Ancien du Service Cinématographique des Armées et vétéran de Dien Bien Phu, Pierre Schoendoerffer représente une exception dans le cinéma contemporain. Son œuvre – huit longs métrages en 40 ans – peut se lire comme une longue et fertile méditation sur son expérience indochinoise.
Jacques Perrin raconta qu’il choisît ses deux têtes d’affiche, Bruno Cremer et lui-même, quinze jours seulement avant le début du tournage. Les dieux de la guerre, ou du cinéma, lui étaient favorables, car son choix se révéla exceptionnel. Il les rappellera pour ses réalisations ultérieures.

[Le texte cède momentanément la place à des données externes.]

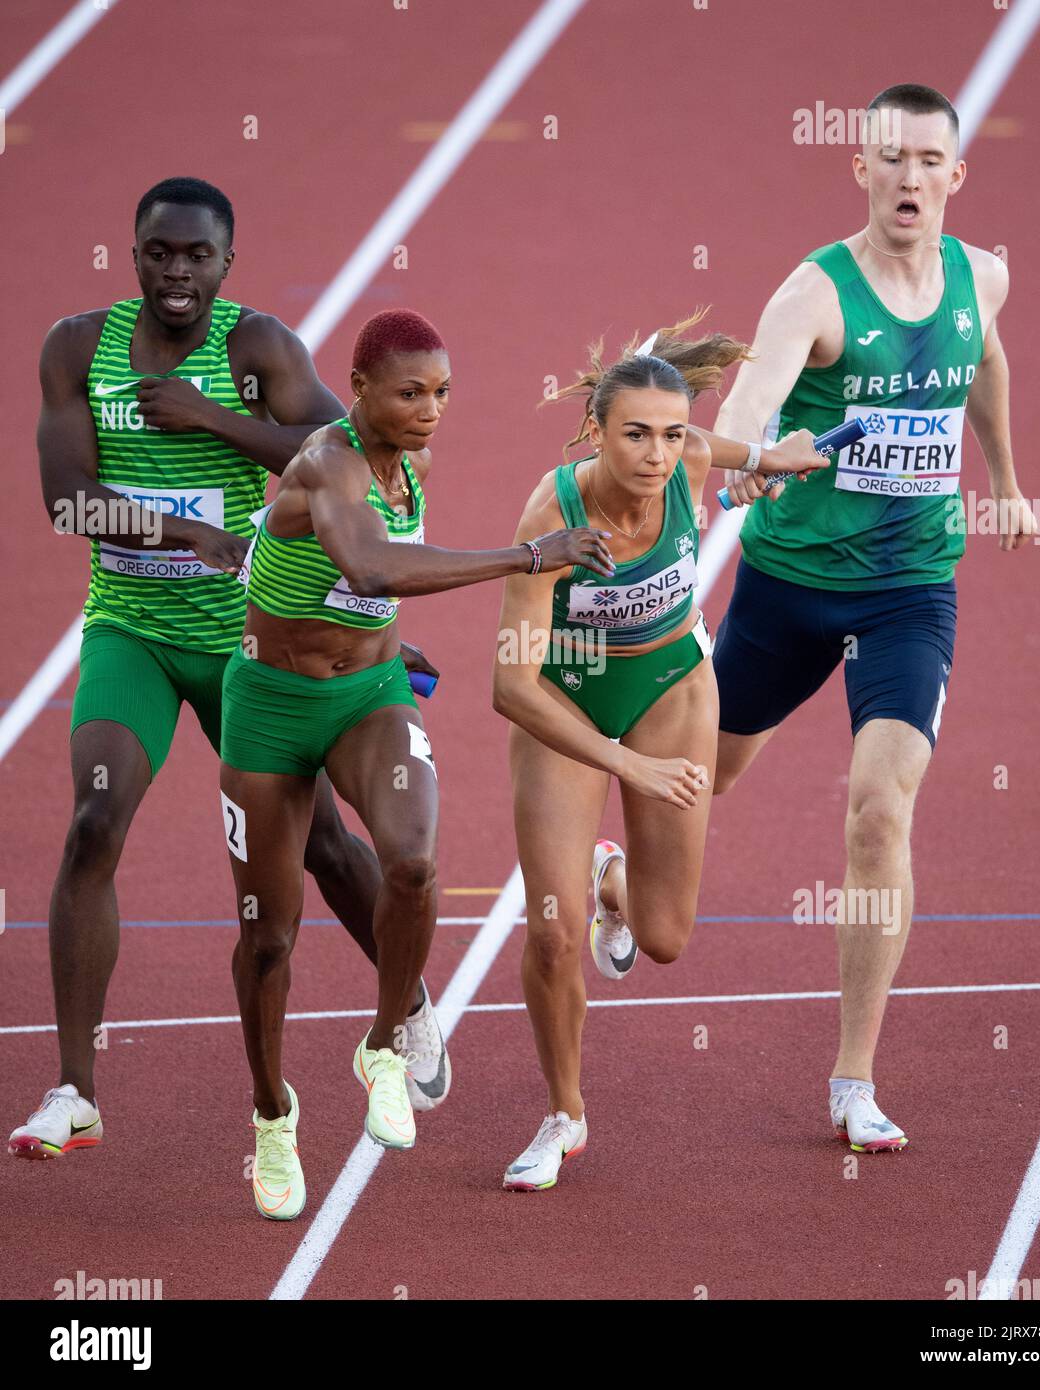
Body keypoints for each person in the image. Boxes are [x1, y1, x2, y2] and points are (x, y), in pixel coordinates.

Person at [9, 178, 432, 1160]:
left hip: (252, 644)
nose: (177, 273)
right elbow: (66, 502)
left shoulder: (259, 351)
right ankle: (75, 1088)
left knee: (325, 846)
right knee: (91, 821)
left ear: (225, 265)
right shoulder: (78, 349)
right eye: (160, 252)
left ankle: (407, 1005)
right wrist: (179, 530)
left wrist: (211, 419)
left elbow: (350, 452)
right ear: (135, 253)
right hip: (134, 632)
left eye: (197, 257)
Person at [221, 308, 616, 1219]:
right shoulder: (324, 461)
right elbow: (365, 568)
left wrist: (394, 648)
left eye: (441, 392)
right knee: (269, 935)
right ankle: (272, 1116)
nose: (431, 409)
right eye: (409, 392)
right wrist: (529, 554)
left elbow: (375, 590)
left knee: (411, 860)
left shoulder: (415, 463)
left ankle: (385, 1046)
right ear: (358, 390)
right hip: (271, 708)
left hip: (368, 697)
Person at [711, 85, 1039, 1152]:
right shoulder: (815, 294)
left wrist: (1006, 477)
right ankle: (621, 877)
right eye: (888, 158)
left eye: (926, 160)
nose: (907, 177)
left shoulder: (979, 276)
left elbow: (984, 355)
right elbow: (744, 404)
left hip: (908, 591)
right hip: (789, 583)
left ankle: (852, 1077)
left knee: (877, 810)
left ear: (955, 175)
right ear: (860, 168)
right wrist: (755, 458)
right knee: (698, 779)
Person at [492, 313, 826, 1189]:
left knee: (665, 937)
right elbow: (511, 688)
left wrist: (765, 458)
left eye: (670, 435)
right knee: (552, 932)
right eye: (633, 434)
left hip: (672, 687)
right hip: (562, 701)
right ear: (596, 432)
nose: (655, 454)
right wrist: (624, 766)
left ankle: (613, 878)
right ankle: (563, 1114)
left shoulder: (690, 461)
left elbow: (708, 442)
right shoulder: (551, 511)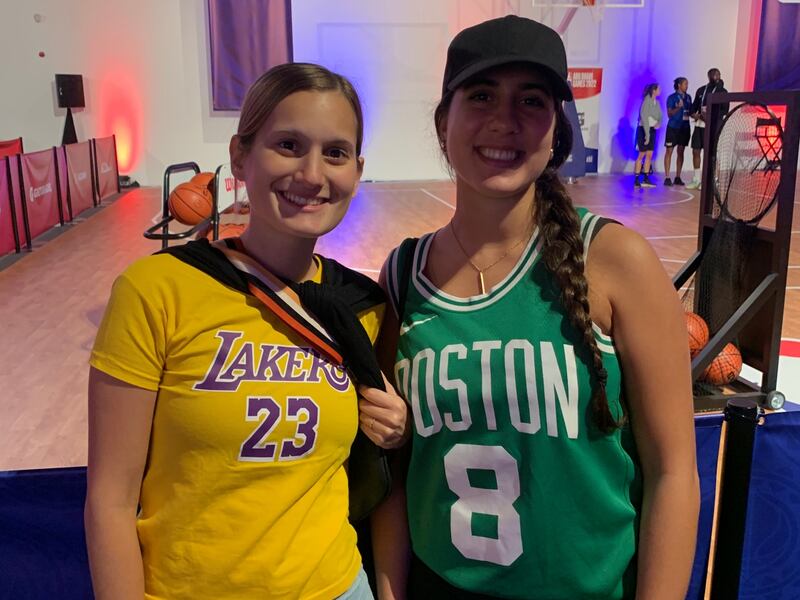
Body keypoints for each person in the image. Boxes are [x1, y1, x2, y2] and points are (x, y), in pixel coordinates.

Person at [365, 15, 699, 600]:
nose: (504, 120)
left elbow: (674, 473)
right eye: (482, 96)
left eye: (531, 100)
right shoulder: (402, 274)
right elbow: (395, 465)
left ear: (556, 130)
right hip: (440, 584)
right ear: (444, 121)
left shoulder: (617, 260)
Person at [84, 63, 408, 600]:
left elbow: (381, 481)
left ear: (357, 169)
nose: (312, 173)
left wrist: (395, 432)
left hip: (335, 587)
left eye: (335, 152)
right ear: (240, 155)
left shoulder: (365, 306)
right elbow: (109, 500)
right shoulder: (156, 289)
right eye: (288, 144)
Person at [687, 68, 728, 190]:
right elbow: (693, 107)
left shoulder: (723, 92)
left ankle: (712, 179)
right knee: (695, 151)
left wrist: (710, 117)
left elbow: (724, 111)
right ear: (709, 76)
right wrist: (693, 114)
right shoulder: (701, 90)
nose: (716, 77)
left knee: (710, 153)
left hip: (712, 126)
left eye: (718, 75)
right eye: (714, 75)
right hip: (699, 124)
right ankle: (696, 179)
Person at [663, 77, 692, 186]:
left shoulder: (688, 97)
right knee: (669, 151)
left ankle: (678, 177)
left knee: (681, 151)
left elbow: (690, 111)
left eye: (687, 84)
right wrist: (678, 107)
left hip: (684, 128)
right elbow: (669, 114)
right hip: (673, 127)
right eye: (685, 84)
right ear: (679, 85)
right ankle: (667, 177)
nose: (687, 86)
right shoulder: (672, 97)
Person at [634, 83, 662, 188]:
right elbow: (644, 119)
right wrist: (647, 134)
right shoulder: (646, 102)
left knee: (649, 155)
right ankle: (637, 178)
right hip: (644, 130)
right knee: (641, 154)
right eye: (658, 89)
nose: (660, 90)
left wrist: (658, 123)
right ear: (653, 90)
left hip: (652, 130)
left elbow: (660, 116)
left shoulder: (657, 103)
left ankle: (646, 177)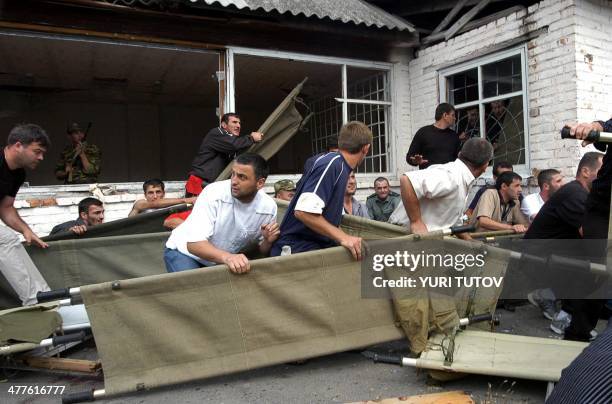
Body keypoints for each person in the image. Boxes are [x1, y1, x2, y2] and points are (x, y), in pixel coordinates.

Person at [270, 121, 372, 260]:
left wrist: (345, 237)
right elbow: (303, 212)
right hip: (296, 251)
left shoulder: (341, 167)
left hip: (313, 250)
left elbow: (326, 219)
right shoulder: (333, 164)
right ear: (366, 148)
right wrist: (344, 237)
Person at [164, 153, 278, 273]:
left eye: (242, 177)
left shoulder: (268, 208)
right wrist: (228, 257)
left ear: (260, 183)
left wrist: (267, 241)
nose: (234, 181)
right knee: (194, 289)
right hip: (185, 253)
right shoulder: (213, 193)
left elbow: (261, 251)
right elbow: (193, 245)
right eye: (233, 174)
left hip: (221, 260)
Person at [524, 152, 603, 323]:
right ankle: (565, 320)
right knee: (598, 264)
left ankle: (548, 296)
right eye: (602, 172)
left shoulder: (583, 194)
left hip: (554, 252)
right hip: (537, 257)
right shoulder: (575, 193)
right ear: (585, 171)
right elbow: (590, 234)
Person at [552, 120, 611, 342]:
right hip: (604, 207)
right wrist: (594, 127)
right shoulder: (573, 192)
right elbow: (606, 126)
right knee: (598, 271)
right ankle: (577, 333)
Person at [390, 138, 493, 235]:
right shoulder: (451, 176)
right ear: (485, 165)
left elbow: (454, 221)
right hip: (401, 237)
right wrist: (416, 222)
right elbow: (407, 180)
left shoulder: (463, 179)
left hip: (424, 242)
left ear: (460, 154)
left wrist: (470, 242)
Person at [0, 123, 51, 305]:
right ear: (18, 145)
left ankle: (47, 298)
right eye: (37, 151)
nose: (41, 157)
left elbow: (5, 207)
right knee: (5, 238)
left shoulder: (18, 174)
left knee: (9, 239)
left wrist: (26, 230)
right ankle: (35, 301)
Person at [187, 113, 264, 195]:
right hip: (199, 184)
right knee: (198, 208)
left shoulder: (231, 140)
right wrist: (252, 138)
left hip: (213, 186)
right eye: (234, 122)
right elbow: (233, 145)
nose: (238, 126)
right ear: (224, 125)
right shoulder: (216, 133)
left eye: (239, 123)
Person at [406, 103, 461, 169]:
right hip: (428, 177)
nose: (455, 118)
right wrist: (415, 161)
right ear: (445, 115)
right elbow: (409, 157)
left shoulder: (454, 136)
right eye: (453, 115)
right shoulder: (423, 132)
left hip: (448, 177)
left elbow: (458, 159)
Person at [128, 179, 196, 217]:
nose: (155, 196)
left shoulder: (171, 202)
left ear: (163, 193)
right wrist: (186, 200)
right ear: (145, 195)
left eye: (158, 192)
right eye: (150, 193)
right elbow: (154, 204)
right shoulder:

Mai 1954, le Corps expéditionnaire français tire ses dernières cartouches. Le Viêt Minh se rue à l’assaut du pays. La 317e section locale supplétive abandonne son poste de Luong Ba à la frontière du Laos, pour rallier Lao Tsaï à cent cinquante kilomètres plus au sud. La quarantaine de Cambodgiens et les quatre cadres français se retrouvent seuls face à l’immensité de la jungle. Une division Viet s’interpose. Les civils rallient l’ennemi et les sentinelles désertent.
La caméra s’arrête sur deux hommes : le tout jeune et tout juste débarqué de métropole sous-lieutenant Torrens (Perrin) et le vieil adjudant Willsdorf (Cremer), alsacien vétéran de du front de l’est et de l’Indo. Vont-ils jouer l’ancestrale opposition entre le jeune chef et le vieux sous-off ? Non, Willsdorf tente de préparer, dans l’urgence, son chef au combat, tout en marquant les signes d’un respect formel, mystère que celui de la discipline militaire. Hélas, le temps manque, les hommes meurent, l’apprentissage est brutal. Le lieutenant grogne :
– C’est dégueulasse.
– Pourquoi dégueulasse ? C’est la guerre. Et ils savent la faire. Chapeau ! Répond l’ancien.
Torrens découvre pêle-mêle la souffrance, la fatigue, la boue, les sangsues, la merde… Accompagnée d’une dysenterie, la guerre est moins belle que prévue. Il fait face. S’il parvient à conserver son lumineux sourire, il est crispé. Réticent, Willsdorf lâche que la guerre conserve un sens, tant que l'objectif à atteindre mérite les pertes consenties. Mais, est-ce encore le cas ? Torrens tient à tomber en beauté… pour l’honneur. Une dernière charge ! Est-ce bien nécessaire mon lieutenant ?
Manifestement non. Willsdorf s’en tirera de justesse. Le film s’achève, la séance est terminée. La reconstitution était parfaite. Schoendoerffer a alterné, voire mêlé, fiction et documentaire. J’y étais, je les ai vus tomber. La guerre, c’est dégueulasse. Rendez-vous en Algérie.